Encouraging Him To Get Help
If you think your partner or a loved one is suffering from this form of depression, encourage them to get help for the sake of their health, and the overall well-being of the family. “Left untreated, we know that postpartum mood disorders often worsen—and they can result in damaging, long-term consequences for a man, his marriage, and his entire family,” says Dr. Courtenay. “Research consistently shows that a father’s postpartum depression has a negative and long-term impact on the psychological, social, and behavioral development of his children—especially boys. We see this in children as young as two, all the way through adolescence, and into young adulthood. This remains true, regardless of whether the mother is depressed. If both parents are depressed, the child’s development is even more severely disrupted.”
Often the man’s partner, a family member or a close friend is going to notice that something’s wrong. If they can try to get him to open up, that would be a good way to start, says Dr. Hibbert. But she acknowledges it’s hard to make anyone to go to treatment if they aren’t willing. Online support is a great resource for men, like SadDaddy.com or PostPartumDads.org.
Research shows that talk therapy is very effective in treating depression, as is talk therapy in combination with medication. But there are lots of treatments that range from traditional to alternative. The important thing is that a man get help, preferably from a licensed mental health professional and one who specializes in working with men, says Dr. Courtenay.
Keep trying until you find the mental health treatment that’s right for you, say Dr. Hibbert. “We tell men, ‘You’re not alone, it’s not you fault, you’re not to blame.’ Dads might just think, ‘I’m a bad Dad,’ but no one should have to feel that way. If there are treatments available and they work—which they do—men should do them because otherwise this depression can go on for a long time.”

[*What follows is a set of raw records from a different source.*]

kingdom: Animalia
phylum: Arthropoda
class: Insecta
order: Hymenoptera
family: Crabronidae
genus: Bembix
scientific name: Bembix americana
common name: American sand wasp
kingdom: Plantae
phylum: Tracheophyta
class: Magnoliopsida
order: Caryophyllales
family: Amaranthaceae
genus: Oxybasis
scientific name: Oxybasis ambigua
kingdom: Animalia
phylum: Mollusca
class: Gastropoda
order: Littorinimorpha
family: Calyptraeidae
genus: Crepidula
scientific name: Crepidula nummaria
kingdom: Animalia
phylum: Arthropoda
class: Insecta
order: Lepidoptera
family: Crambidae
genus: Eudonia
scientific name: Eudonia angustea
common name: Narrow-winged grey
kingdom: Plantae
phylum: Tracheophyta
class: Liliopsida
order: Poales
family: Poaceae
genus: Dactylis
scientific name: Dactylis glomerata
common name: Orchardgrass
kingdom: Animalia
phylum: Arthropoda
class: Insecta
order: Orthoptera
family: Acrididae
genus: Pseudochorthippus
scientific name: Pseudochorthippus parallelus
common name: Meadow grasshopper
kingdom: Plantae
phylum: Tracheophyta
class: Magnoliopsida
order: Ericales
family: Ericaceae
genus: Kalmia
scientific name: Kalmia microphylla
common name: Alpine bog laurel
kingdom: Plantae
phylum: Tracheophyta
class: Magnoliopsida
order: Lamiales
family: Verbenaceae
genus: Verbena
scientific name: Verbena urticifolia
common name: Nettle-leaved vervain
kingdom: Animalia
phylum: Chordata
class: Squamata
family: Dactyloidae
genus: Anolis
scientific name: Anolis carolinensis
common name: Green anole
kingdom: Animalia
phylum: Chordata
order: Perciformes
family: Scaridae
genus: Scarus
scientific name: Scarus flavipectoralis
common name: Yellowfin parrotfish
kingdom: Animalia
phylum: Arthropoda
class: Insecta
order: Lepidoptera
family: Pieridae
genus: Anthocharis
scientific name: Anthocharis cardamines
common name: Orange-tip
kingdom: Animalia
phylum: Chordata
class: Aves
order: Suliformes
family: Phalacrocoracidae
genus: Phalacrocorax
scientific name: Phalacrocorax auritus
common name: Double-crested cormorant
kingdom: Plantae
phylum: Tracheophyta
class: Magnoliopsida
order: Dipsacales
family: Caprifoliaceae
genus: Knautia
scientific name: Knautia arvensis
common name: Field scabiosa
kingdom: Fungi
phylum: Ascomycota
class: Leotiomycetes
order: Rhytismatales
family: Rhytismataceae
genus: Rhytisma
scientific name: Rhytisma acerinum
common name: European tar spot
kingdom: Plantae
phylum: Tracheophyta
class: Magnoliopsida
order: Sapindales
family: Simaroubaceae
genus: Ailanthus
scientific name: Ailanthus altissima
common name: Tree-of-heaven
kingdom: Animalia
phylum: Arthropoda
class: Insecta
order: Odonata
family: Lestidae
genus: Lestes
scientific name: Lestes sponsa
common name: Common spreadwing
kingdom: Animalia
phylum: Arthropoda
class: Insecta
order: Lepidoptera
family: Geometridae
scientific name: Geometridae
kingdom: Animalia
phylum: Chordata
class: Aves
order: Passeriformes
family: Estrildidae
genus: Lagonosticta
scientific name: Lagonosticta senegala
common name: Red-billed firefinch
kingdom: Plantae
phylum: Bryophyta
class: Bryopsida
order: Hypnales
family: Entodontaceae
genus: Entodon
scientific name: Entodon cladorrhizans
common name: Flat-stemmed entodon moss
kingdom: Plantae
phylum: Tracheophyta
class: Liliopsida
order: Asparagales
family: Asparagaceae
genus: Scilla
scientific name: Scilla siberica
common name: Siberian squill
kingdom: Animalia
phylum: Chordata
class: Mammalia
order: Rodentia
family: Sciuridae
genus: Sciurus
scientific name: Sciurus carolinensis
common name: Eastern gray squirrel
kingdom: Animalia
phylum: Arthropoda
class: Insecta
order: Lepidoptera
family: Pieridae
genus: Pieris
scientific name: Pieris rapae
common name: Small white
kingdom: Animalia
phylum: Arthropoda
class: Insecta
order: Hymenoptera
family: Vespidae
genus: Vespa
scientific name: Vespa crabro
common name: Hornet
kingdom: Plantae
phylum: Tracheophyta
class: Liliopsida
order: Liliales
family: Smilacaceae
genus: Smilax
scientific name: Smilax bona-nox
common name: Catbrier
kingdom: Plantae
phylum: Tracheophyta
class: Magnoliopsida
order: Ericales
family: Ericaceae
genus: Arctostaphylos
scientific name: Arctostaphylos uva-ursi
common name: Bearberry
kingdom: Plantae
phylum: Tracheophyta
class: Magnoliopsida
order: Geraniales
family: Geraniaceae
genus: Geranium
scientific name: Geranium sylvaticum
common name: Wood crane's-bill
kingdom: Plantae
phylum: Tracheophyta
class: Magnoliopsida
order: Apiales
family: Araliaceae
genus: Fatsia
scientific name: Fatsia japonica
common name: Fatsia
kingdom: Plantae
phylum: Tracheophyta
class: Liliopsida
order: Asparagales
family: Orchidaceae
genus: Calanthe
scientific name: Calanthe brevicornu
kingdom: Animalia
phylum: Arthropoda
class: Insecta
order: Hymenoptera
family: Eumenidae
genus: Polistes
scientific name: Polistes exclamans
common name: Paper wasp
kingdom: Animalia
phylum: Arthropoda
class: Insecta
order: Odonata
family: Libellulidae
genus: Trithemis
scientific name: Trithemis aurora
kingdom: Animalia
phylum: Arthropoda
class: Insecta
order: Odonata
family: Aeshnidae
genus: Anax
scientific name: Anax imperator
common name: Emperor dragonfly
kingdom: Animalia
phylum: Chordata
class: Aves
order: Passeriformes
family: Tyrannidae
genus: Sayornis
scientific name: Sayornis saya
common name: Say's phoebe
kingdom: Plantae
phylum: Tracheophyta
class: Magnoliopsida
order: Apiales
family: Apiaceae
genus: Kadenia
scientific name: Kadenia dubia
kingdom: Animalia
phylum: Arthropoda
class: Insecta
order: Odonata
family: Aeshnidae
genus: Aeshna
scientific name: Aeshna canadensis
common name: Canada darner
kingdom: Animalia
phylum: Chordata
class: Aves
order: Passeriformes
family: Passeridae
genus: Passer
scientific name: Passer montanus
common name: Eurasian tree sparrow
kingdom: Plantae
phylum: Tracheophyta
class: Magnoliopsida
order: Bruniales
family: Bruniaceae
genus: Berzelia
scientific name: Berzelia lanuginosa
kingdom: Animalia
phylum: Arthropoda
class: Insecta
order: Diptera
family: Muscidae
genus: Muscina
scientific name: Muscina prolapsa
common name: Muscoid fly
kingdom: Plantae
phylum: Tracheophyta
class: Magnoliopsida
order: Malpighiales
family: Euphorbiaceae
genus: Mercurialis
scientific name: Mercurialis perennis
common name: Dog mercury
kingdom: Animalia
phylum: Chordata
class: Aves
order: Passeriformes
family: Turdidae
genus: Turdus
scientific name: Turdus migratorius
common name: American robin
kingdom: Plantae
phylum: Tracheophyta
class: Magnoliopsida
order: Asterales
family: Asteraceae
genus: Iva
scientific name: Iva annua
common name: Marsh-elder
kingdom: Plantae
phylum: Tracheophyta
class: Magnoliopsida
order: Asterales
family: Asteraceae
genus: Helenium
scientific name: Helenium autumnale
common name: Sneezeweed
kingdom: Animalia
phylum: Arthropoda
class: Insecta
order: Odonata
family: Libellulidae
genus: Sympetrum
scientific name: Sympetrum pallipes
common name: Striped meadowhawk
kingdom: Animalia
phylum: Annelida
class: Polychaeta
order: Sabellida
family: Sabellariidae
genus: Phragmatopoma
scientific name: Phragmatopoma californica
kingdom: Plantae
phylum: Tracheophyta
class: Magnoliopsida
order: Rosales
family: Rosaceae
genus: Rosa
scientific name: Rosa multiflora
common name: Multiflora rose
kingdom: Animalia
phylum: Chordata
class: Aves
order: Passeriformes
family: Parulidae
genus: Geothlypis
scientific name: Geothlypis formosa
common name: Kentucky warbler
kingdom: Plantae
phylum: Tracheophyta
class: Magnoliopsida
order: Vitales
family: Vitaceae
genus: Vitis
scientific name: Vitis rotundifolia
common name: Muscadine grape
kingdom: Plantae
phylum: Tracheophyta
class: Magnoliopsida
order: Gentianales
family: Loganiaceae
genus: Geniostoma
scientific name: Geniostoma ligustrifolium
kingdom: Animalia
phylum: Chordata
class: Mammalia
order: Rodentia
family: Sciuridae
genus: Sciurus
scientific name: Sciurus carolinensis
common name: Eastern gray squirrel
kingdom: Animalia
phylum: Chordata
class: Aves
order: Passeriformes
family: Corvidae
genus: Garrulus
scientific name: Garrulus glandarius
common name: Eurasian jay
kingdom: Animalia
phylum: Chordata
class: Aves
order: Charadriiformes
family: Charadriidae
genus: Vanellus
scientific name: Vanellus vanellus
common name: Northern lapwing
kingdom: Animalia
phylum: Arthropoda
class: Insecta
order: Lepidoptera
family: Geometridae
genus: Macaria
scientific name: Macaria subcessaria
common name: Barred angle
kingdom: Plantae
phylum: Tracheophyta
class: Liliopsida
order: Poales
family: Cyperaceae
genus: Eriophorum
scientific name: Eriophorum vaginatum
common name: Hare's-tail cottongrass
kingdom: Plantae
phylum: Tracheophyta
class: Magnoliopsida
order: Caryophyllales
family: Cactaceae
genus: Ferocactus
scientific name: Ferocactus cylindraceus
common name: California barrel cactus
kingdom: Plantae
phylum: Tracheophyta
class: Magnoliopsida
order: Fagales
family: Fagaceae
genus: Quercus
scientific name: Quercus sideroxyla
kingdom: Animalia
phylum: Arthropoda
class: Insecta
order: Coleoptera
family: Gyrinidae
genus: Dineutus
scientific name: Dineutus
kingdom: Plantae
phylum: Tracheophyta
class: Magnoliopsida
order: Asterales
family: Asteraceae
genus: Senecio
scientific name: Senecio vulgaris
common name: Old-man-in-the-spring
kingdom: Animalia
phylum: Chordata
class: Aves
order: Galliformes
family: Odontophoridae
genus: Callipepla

“The important thing to remember is that all of the negative consequences of PPND are avoidable,” says Dr. Courtenay. “Although it’s a very serious—and sometimes life-threatening—condition, with proper treatment and support, men can fully recover from PPND. Getting help can save a man’s life—or his marriage. And if a father can’t do it for himself, he should get help for the well-being of his child. Men need to recognize that depression is a medical condition – it’s not a weakness of character. For a man to admit he’s depressed isn’t unmanly or admitting defeat. It’s taking charge of his life.”